Following a late-night summit in Berlin on Monday, German Chancellor Angela Merkel, French President Francois Hollande, IMF Managing Director Christine Lagarde, European Central Bank President Mario Draghi and European Commission President Jean-Claude Juncker agreed to intensify the talks to reach a deal with Greece, a German government spokesman said in a statement.

Attendance by the top leaders and officials at the mini-summit reflected the gravity of the situation. The meeting was reportedly aimed to draft an offer to be presented to Greece in the coming days.

European Commissioner for Economic and Monetary Affairs Pierre Moscovici told France Inter radio in an interview on Tuesday that serious progress was being made at last in the negotiations between Greece and its creditors to find a solution before a June 5th deadline. The EU official also acknowledged that more efforts were needed on both sides.

Elsewhere, Greece's state-backed ANA/MPA news agency cited a statement from the government denying the receipt of any draft agreement from the creditors or having any recent contact with them. That was in response to German media reports that claimed a draft of a final proposal had been sent to Athens.

Greek Prime Minister Alexis Tsipras, meanwhile, revealed that Greece has submitted specific proposals to creditors to make an exit from the crisis.

"Greece has tabled proposals, we have made concessions - a normal practice in a negotiation - but we have submitted a realistic plan for the country to get out of the crisis," Tsipras said.

He added, "The outcome of the negotiations will mark the end of the division of Europe. It is now clear that the decision about whether they wish to adapt to realism and exit the crisis without Europe's division belongs to the leadership of Europe."

If Greece and its creditors fail to reach a deal this month, it could trigger a Greek default that may invite the imposition of capital controls and pave the way for the exit of the country from the Eurozone.

Greek officials have reportedly said that the country can pay the 300 million euros due on June 5th, but it faces more repayments this month.

If the government and creditors reach a deal, it would release funds of about 7 billion euros from the existing bailout package. Failing a deal, the bailout would expire at the end of this month. Greece was the first euro area country to be bailed-out by the EU & IMF in 2010.

Observers and officials warn that the impact of any adverse Greek event on the euro and the region's political landscape as well as financial markets would be severe and the fallout will not be limited to Europe but could spread across the globe.

German Vice Chancellor Sigmar Gabriel said on Tuesday that the consequences of a Greek insolvency would be "gigantic" for Europe. He expressed hope that the efforts of European leaders and the Greek government would result in an agreement soon to avoid a drastic scenario.

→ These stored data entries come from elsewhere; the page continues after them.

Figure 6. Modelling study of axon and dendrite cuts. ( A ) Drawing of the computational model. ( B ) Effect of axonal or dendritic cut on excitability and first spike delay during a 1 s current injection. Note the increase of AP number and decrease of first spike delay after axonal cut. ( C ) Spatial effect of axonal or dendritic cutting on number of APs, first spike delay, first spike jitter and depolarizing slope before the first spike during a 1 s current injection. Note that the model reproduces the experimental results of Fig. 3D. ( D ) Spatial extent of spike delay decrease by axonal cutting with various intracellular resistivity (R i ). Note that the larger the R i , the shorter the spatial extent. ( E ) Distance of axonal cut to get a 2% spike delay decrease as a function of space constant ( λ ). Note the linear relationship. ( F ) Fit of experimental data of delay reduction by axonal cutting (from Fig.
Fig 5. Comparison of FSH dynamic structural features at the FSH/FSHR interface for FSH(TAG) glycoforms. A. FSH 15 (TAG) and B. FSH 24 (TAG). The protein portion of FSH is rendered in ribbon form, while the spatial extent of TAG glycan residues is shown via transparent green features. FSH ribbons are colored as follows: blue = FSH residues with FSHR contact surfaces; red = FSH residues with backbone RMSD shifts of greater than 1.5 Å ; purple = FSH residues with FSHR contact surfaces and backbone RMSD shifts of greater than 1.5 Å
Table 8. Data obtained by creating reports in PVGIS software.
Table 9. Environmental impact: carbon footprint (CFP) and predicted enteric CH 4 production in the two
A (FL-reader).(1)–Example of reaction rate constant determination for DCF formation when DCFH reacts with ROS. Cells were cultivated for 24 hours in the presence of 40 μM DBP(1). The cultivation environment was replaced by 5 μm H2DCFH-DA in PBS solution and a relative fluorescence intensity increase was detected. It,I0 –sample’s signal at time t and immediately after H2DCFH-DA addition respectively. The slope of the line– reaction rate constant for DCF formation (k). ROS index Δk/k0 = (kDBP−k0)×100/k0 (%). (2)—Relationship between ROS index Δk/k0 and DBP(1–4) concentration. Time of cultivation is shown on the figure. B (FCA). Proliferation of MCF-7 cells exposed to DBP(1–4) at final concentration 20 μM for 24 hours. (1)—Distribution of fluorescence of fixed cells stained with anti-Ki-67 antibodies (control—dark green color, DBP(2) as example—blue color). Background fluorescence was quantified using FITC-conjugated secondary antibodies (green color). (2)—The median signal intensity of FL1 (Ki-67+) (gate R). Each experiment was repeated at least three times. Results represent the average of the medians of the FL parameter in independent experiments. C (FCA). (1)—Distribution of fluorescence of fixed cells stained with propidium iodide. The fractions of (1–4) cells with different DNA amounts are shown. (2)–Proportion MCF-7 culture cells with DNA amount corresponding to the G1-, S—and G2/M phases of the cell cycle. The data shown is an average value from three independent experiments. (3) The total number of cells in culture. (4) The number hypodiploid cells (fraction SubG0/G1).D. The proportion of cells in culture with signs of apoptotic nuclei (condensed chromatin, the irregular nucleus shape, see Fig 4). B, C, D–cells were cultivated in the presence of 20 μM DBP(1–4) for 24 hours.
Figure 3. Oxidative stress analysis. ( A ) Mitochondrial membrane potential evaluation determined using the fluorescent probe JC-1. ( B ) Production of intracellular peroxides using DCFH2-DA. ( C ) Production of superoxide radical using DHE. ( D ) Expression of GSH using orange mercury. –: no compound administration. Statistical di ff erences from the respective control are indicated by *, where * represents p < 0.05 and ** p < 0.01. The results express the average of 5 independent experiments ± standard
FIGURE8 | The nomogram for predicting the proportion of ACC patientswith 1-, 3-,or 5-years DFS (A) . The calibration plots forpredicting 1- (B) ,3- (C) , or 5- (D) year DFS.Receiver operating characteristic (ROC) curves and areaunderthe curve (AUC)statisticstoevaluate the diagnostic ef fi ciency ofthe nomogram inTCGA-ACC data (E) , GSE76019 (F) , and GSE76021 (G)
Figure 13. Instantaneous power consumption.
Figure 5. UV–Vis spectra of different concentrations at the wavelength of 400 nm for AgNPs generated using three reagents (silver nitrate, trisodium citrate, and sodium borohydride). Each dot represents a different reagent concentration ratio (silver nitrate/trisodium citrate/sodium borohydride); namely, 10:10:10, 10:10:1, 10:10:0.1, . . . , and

"Overall, we retain our working assumption that some form of an agreement is cobbled together in the coming days which allows Greece to meet its near-term obligations and stay inside the euro-zone, for now at least," said Capital Economics Chief European Economist Jonathan Loynes. "But it may go right down to the wire and the risks of failure are high"

He added, "And we would stress again that the much bigger challenge of addressing Greece's ever-growing debt mountain will probably still lie ahead. In short, the end of the crisis is still nowhere in sight."

It remains unclear whether Greece has presented any new pension proposals, a crucial point of contention in earlier talks.

Greece's Vice-President Yiannis Dragasakis said Tuesday that the government does not send or accepts ultimatums.

"The government does not send or accepts ultimatums. It is not blackmailed and it does not blackmail anyone," Dragasakis said, according to the ANA/MPA. "We are ready to make compromises, make proposals, we do not accept ultimatums."

Meanwhile, Greek media reports suggest speculation is rife in Athens of a snap election as early as next month once the deal with creditors is sorted out.